La sophistication technique des attaquants nord-coréens
L'analyse technique de l'attaque dévoile un niveau de sophistication qui surpasse largement les capacités de cybercriminels conventionnels. Les pirates ont compromis l'infrastructure RPC utilisée par le DVN de LayerZero Labs, démontrant une compréhension fine des vulnérabilités systémiques de la finance décentralisée.
Immédiatement après le vol, les hackers ont déployé Tornado Cash pour brouiller les pistes, puis ont entamé la conversion de leurs gains en bitcoins via plusieurs protocoles décentralisés. Cette stratégie de blanchiment multi-étapes, mobilisant Thorchain, Umbra Cash et Chainflip, atteste d'une planification d'une minutie exceptionnelle.
Face à la tentative de gel d'urgence de 30 766 ETH par le Conseil de sécurité d'Arbitrum, les attaquants ont riposté avec une agilité remarquable. Ils ont immédiatement transféré les 75 701 ETH restants (175 millions de dollars) vers le réseau principal d'Ethereum, vidant quasi-intégralement leur adresse d'origine.
Des enseignements capitaux pour l'avenir de la DeFi
Cet incident soulève des questions fondamentales concernant la sécurité de la finance décentralisée. Les pertes cumulées du secteur ont dépassé 600 millions de dollars en seulement trois semaines, révélant une vulnérabilité structurelle alarmante. La TVL de l'écosystème DeFi global s'est contractée de 25% pour s'établir à 82,4 milliards de dollars.
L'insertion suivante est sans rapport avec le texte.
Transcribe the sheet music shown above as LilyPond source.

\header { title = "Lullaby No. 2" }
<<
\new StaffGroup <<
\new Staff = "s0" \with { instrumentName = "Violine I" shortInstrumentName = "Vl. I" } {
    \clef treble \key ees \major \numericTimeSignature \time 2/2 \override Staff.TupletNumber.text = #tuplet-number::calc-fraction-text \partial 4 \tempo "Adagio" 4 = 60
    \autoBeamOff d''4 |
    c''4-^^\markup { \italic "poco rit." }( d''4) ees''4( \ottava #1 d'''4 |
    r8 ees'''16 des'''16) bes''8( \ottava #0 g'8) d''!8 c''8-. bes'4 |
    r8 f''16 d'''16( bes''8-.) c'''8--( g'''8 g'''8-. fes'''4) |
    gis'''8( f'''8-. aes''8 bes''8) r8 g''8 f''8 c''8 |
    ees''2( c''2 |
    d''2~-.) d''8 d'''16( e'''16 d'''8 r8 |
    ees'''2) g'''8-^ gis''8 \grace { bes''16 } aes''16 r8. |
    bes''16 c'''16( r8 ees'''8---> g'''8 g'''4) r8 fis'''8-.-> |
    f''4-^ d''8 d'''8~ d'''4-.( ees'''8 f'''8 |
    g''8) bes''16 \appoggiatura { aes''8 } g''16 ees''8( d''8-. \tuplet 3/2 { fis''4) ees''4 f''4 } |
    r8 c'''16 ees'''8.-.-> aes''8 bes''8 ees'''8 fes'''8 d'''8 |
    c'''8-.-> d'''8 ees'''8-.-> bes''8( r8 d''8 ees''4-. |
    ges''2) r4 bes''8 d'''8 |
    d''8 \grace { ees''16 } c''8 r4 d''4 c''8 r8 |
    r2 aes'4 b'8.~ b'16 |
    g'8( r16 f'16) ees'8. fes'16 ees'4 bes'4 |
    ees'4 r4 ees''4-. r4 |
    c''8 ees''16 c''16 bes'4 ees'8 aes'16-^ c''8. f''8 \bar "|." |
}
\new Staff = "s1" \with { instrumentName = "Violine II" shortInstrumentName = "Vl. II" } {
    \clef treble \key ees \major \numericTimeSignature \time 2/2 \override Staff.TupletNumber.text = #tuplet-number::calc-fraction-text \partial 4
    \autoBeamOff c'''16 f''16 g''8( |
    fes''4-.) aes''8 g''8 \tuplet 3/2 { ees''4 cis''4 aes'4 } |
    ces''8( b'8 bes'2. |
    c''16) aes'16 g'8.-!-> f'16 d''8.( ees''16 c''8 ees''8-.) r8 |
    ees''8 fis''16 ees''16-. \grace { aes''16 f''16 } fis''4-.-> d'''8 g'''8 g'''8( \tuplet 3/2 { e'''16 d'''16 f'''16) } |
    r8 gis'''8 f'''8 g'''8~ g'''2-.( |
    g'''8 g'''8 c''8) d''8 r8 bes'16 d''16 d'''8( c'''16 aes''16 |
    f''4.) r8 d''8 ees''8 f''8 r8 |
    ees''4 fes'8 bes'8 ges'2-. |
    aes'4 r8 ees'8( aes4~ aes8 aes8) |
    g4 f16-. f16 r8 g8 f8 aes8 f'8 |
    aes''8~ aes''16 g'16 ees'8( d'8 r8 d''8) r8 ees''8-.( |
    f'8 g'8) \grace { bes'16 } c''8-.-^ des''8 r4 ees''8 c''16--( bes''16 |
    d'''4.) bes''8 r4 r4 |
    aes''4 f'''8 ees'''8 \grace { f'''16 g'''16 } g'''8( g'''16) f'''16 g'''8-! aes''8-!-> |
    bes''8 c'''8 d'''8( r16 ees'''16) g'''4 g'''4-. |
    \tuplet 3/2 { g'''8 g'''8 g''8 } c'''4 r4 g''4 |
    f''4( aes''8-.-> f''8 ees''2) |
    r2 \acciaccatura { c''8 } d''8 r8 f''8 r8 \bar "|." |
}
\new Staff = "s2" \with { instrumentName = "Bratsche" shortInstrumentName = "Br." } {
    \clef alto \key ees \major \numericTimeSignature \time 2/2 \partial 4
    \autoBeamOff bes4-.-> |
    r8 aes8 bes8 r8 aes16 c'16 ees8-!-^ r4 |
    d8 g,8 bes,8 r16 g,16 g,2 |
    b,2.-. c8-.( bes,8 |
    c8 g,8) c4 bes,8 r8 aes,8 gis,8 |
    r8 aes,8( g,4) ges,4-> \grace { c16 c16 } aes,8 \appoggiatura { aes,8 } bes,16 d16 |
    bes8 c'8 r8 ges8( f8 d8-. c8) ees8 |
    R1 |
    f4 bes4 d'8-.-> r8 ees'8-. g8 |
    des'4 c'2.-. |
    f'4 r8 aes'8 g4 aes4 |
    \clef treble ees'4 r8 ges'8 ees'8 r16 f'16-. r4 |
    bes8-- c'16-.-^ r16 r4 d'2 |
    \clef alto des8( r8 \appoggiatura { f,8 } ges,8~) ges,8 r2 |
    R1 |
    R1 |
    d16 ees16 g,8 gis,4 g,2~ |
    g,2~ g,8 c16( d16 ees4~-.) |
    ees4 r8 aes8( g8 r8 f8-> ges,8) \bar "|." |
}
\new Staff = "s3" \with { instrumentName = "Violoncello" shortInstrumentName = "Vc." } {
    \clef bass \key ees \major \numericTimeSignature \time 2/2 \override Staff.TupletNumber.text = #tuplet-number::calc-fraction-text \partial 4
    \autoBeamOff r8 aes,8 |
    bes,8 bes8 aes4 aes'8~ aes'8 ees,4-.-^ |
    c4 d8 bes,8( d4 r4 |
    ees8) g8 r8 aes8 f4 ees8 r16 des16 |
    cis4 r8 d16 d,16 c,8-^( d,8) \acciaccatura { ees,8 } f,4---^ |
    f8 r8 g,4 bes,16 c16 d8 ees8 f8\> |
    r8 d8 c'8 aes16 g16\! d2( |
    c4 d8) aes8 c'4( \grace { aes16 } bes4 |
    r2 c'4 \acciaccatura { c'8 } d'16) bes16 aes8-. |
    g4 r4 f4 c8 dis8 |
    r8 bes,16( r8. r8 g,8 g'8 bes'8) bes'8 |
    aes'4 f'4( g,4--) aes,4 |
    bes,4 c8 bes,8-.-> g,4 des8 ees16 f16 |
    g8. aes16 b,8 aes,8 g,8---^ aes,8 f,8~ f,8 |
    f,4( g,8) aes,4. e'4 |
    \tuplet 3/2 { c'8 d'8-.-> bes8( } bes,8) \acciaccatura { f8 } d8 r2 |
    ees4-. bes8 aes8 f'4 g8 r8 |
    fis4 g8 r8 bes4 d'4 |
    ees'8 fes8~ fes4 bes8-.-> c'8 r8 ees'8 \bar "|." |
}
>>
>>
L'affrontement entre LayerZero et KelpDAO met également en exergue les zones grises de la responsabilité dans un environnement décentralisé. La controverse autour des configurations sécuritaires suggère un besoin urgent de standardisation des bonnes pratiques. Comme l'a souligné avec pertinence Zach Rynes, community manager chez Chainlink, « reprocher à Kelp d'avoir accordé sa confiance à un setup que LayerZero soutenait elle-même » révèle les contradictions intrinsèques du secteur.
Pour les investisseurs particuliers, cet épisode constitue un rappel brutal des risques inhérents à la finance décentralisée. Les protocoles doivent désormais repenser leurs architectures sécuritaires, privilégiant les configurations multi-signatures et les mécanismes de vérification redondants. L'heure est venue d'une maturité technique qui permettra à la DeFi de résister aux assauts des cybercriminels parrainés par des États comme la Corée du Nord, dont les capacités ne cessent de se sophistiquer dans cette guerre économique souterraine.